Throughout his career Bligh seemed to have it in for his subordinates, he says, with the most immediate subordinate copping the most abuse. 

“Although Bligh was a brilliant man, he was a poor leader.” 

Harrison says the day before the famous mutiny of 1789, Bligh cut his crew’s rations, as he'd done throughout the voyage. 

“Fletcher Christian and the officers were demoralised by the abuse and the humiliation that Bligh had subjected them to. The seaman took up the cause because they were hungry and when they sailed off into the Pacific with The Bounty looking for somewhere to hide from the law, they knew that they couldn’t realistically settle in Tahiti because that would be one of the first places the British would look for them.” 

In his "white-washed story about the mutiny” Bligh claimed that his men had been led astray by Tahiti, that “they had fallen for the siren song of Tahitian women”. 

“The way Bligh described it, the British public found it appealing and quite compelling because there was this romantic idea of Tahiti, of this almost utopia in the Pacific, this sexual utopia that people had heard about and read about.” 

The mutineers eventually landed on Pitcairn Island, where The Bounty was set alight. Harrison says much like everything else about the mutiny, there are conflicting stories of its demise. Some say its fate lay in the hands of a drunken sailor. 

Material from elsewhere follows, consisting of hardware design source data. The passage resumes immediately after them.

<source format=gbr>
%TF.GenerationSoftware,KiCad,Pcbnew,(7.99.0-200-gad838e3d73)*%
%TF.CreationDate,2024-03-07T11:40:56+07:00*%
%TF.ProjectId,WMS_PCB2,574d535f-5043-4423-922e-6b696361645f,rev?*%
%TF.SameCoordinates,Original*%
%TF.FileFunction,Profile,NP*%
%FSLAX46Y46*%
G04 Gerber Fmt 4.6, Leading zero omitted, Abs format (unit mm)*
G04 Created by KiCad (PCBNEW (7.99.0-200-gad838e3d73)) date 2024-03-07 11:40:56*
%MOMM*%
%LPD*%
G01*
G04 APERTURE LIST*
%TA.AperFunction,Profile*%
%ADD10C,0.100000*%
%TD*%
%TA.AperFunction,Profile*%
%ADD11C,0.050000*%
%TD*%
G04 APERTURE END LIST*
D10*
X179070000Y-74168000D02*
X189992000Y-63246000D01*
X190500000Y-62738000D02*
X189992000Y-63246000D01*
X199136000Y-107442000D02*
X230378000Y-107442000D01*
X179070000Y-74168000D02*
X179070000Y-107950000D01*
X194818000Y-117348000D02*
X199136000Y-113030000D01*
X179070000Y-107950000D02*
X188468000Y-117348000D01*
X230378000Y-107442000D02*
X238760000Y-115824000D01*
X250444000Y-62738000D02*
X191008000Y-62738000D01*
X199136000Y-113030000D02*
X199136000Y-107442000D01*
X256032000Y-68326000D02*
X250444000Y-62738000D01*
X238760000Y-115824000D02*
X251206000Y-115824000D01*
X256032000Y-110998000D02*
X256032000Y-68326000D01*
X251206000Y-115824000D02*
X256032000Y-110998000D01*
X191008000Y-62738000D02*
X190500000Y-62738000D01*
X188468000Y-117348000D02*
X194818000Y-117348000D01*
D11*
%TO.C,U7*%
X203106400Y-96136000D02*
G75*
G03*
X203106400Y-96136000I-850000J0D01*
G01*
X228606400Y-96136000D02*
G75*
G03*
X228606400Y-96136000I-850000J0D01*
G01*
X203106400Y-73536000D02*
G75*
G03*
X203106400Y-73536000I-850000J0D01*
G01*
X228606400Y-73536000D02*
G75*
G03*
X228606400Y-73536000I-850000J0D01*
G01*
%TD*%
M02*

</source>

Twenty years later, there would be only one surviving mutineer on the island, John Adams, who was discovered by an American whaler. He never did tell the same story twice about what had happened, Harrison says. 

He says writing Men Without Country meant having to contend with a myriad of unreliable sources, including Bligh and Adams. 

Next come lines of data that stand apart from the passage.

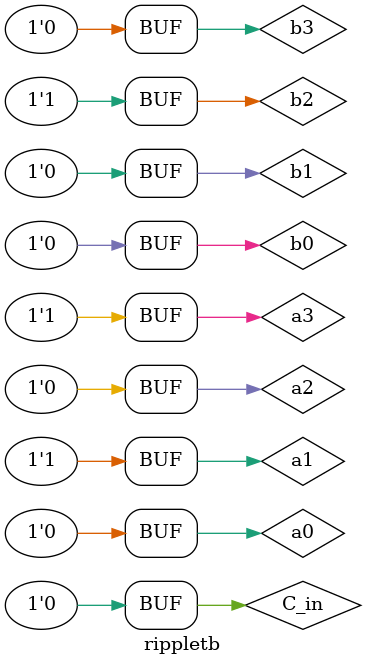
<source format=v>
module rippletb;
  reg  a0,a1,a2,a3,b0,b1,b2,b3,C_in;
  wire S0,S1,S2,S3,C_Out;     
  ripplecarry_ckt  ckt(S0,S1,S2,S3,C_out,C_in,a0,a1,a2,a3,b0,b1,b2,b3);
      initial begin
       
           $dumpfile("ripplecarry_ckt.vcd");
           $dumpvars(0,rippletb);
           $monitor(S0,S1,S2,S3,C_out,C_in,a0,a1,a2,a3,b0,b1,b2,b3);
   
         #3 C_in=1;a0=0;a1=1;a2=1;a3=0;b0=1;b1=1;b2=0;b3=0;
         #5 C_in=0;a0=0;a1=1;a2=0;a3=1;b0=0;b1=0;b2=1;b3=0;
      end
   endmodule 

</source>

"So, sitting down to write about this, it doesn’t feel like solid ground at all, and I think that’s just part of the story, it just has to be acknowledged as an element of the story.” 

Harrison says it’s fair to say that most of the mutineers died violently on the island but it unclear whether Fletcher Christian was among the dead or whether he escaped on a passing ship back to England. Adams had said Christian became sick and died a natural death. 

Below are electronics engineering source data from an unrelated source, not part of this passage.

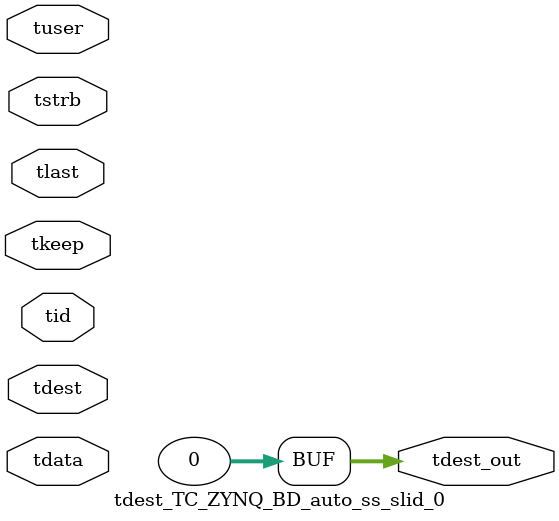
<source format=v>


`timescale 1ps/1ps

module tdest_TC_ZYNQ_BD_auto_ss_slid_0 #
(
parameter C_S_AXIS_TDATA_WIDTH = 32,
parameter C_S_AXIS_TUSER_WIDTH = 0,
parameter C_S_AXIS_TID_WIDTH   = 0,
parameter C_S_AXIS_TDEST_WIDTH = 0,
parameter C_M_AXIS_TDEST_WIDTH = 32
)
(
input  [(C_S_AXIS_TDATA_WIDTH == 0 ? 1 : C_S_AXIS_TDATA_WIDTH)-1:0     ] tdata,
input  [(C_S_AXIS_TUSER_WIDTH == 0 ? 1 : C_S_AXIS_TUSER_WIDTH)-1:0     ] tuser,
input  [(C_S_AXIS_TID_WIDTH   == 0 ? 1 : C_S_AXIS_TID_WIDTH)-1:0       ] tid,
input  [(C_S_AXIS_TDEST_WIDTH == 0 ? 1 : C_S_AXIS_TDEST_WIDTH)-1:0     ] tdest,
input  [(C_S_AXIS_TDATA_WIDTH/8)-1:0 ] tkeep,
input  [(C_S_AXIS_TDATA_WIDTH/8)-1:0 ] tstrb,
input                                                                    tlast,
output [C_M_AXIS_TDEST_WIDTH-1:0] tdest_out
);

assign tdest_out = {1'b0};

endmodule


</source>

Harrison hoped in writing the book he would get to the bottom of what happen to his ancestor. 

“As I was writing the book, I did feel I was getting closer, and I feel like I arrived at an answer that satisfies me but that’s not to say I won’t spend the rest of my life thinking about this because there is no clear answer.” 

Harrison thinks Fletcher Christian probably died on the island though he’s compelled by the stories Fletcher was sighted in Cumbria years later.  

“There was some kind of a massacre that occurred on Pitcairn Island anywhere from a few months to a few years after The Bounty crew members settled the island. It seems to have occurred as a result of inequalities in the little society that they were setting up.” 

When they arrived on the island, the crew members divided it into nine equal portions, one for each mutineer, Harrison says. 

But the nine crew members weren’t the only people onboard The Bounty, having picked up people from the islands they landed at on their way to Pitcairn. Harrison says the six Polynesian men on the island were treated as second class, with no land of their own, and the twelve Polynesian women were treated by the men in some cases as sexual commodities. 

It's a story so ambiguous that we’re always tempted to cast a hero and a villain, Harrison says.  

“The abiding mystery about Fletcher Christian is why he left this lasting impression on history and why that will continue,” he says. 

“Along with the mystique of Fletcher Christian and the mutineers who had disappeared off the face of the Earth, there was also the mystique of the Pacific itself, because Europeans at that time had a very romantic idea of the Pacific and the island that were in it, so the story became bound up in those romantic ideas - and it still is.”